• **Текст для анализа**
● ● ● ● ●

Так же неожиданно, как приказ о демобилизации, пришел приказ явиться
для дальнейшего прохождения службы. Что произошло? Когда я в послевоенные
годы задал этот вопрос Александру Ивановичу, он засмеялся и предложил мне
спросить что-нибудь полегче. Вероятно, кто-то, обладающий властью,
перелистал личное дело Маринеско, увидел хорошие аттестации, затем
проглядел подчеркнутые красным карандашом строчки автобиографии и пожал
плечами. И через несколько дней, одетый в морскую форму, с золотыми
нашивками на рукавах, слушатель Маринеско вновь появился на базе Учебного
отряда.
Мне рассказывал Сергей Сергеевич Могилевский - в войну боевой командир
корабля, а в ту пору преподаватель высших курсов, - с каким упоением
принялся курсант Маринеско наверстывать упущенное: "Я руководил занятиями
на приборе торпедной стрельбы. Александр Иванович стрелял отлично, но ему
все было мало. Когда курсанты разошлись и кабинет опустел, он задержал
меня и попросил дать ему еще одну задачу, какой-то вариант. Отказать я не
мог".
Можно считать, что командиру 6-й категории Маринеско, в общем-то,
повезло. Потрясение его не разрушило, не пошатнуло его веры в людей, его
нарождавшейся и только начинавшей крепнуть любви к военному флоту. Но
даром не прошло. Именно в это время Александр Иванович начал помаленьку
выпивать.

● ● ● ● ●

• **Данные**

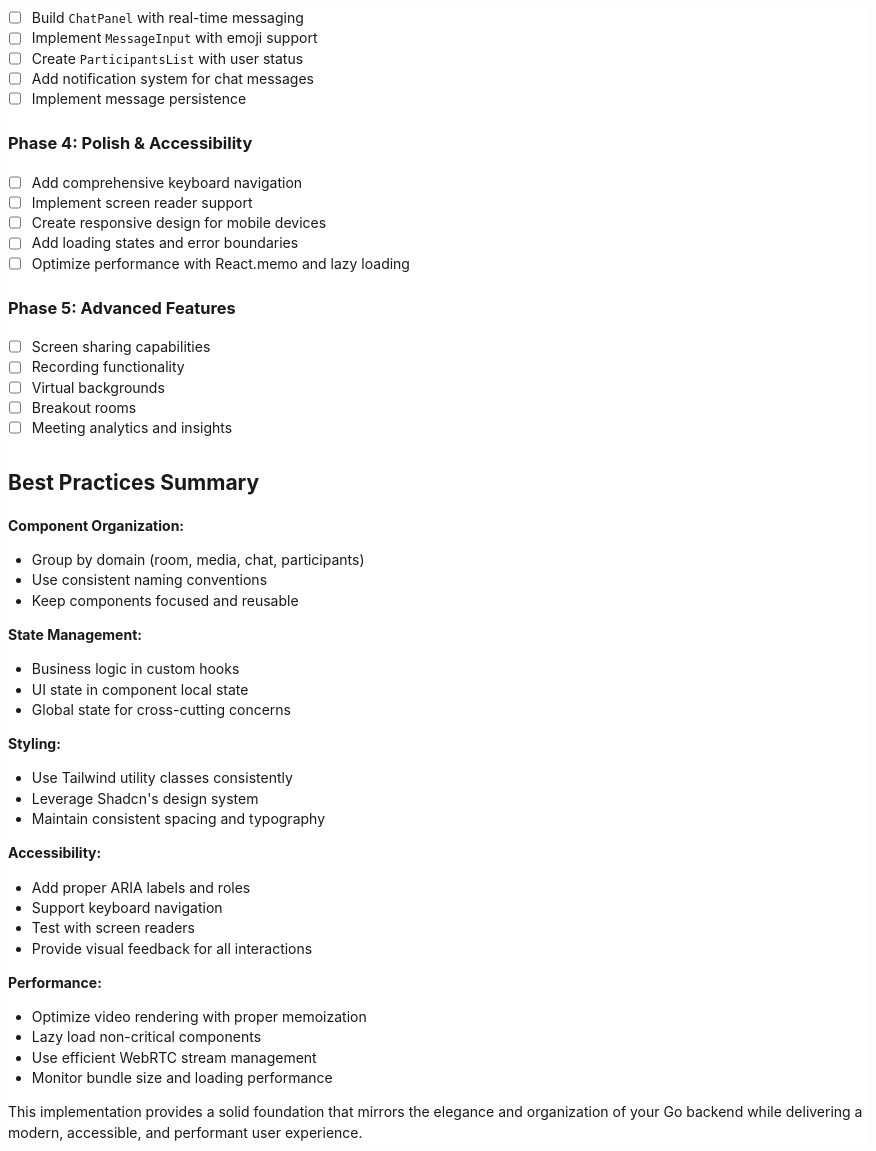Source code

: - [ ] Build `ChatPanel` with real-time messaging
- [ ] Implement `MessageInput` with emoji support
- [ ] Create `ParticipantsList` with user status
- [ ] Add notification system for chat messages
- [ ] Implement message persistence

### Phase 4: Polish & Accessibility

- [ ] Add comprehensive keyboard navigation
- [ ] Implement screen reader support
- [ ] Create responsive design for mobile devices
- [ ] Add loading states and error boundaries
- [ ] Optimize performance with React.memo and lazy loading

### Phase 5: Advanced Features

- [ ] Screen sharing capabilities
- [ ] Recording functionality
- [ ] Virtual backgrounds
- [ ] Breakout rooms
- [ ] Meeting analytics and insights

## Best Practices Summary

**Component Organization:**

- Group by domain (room, media, chat, participants)
- Use consistent naming conventions
- Keep components focused and reusable

**State Management:**

- Business logic in custom hooks
- UI state in component local state
- Global state for cross-cutting concerns

**Styling:**

- Use Tailwind utility classes consistently
- Leverage Shadcn's design system
- Maintain consistent spacing and typography

**Accessibility:**

- Add proper ARIA labels and roles
- Support keyboard navigation
- Test with screen readers
- Provide visual feedback for all interactions

**Performance:**

- Optimize video rendering with proper memoization
- Lazy load non-critical components
- Use efficient WebRTC stream management
- Monitor bundle size and loading performance

This implementation provides a solid foundation that mirrors the elegance and organization of your Go backend while delivering a modern, accessible, and performant user experience.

● ● ● ● ●

• **Задания**
1. Кем работал Сергей Сергеевич Могилевский в ту пору, когда Маринеско вернулся на учебу, по словам текста о Маринеско?
2. Перескажите короче абзац текста о Маринеско, который начинается словами «Можно считать, что командиру 6-й категории», сохранив его главные факты.

• **Ответы**
1. Преподавателем высших курсов.

2. Маринеско, в общем, повезло: потрясение не сломило его и не поколебало ни веры в людей, ни зарождавшейся любви к военному флоту. Но след оно оставило: именно тогда он начал понемногу выпивать.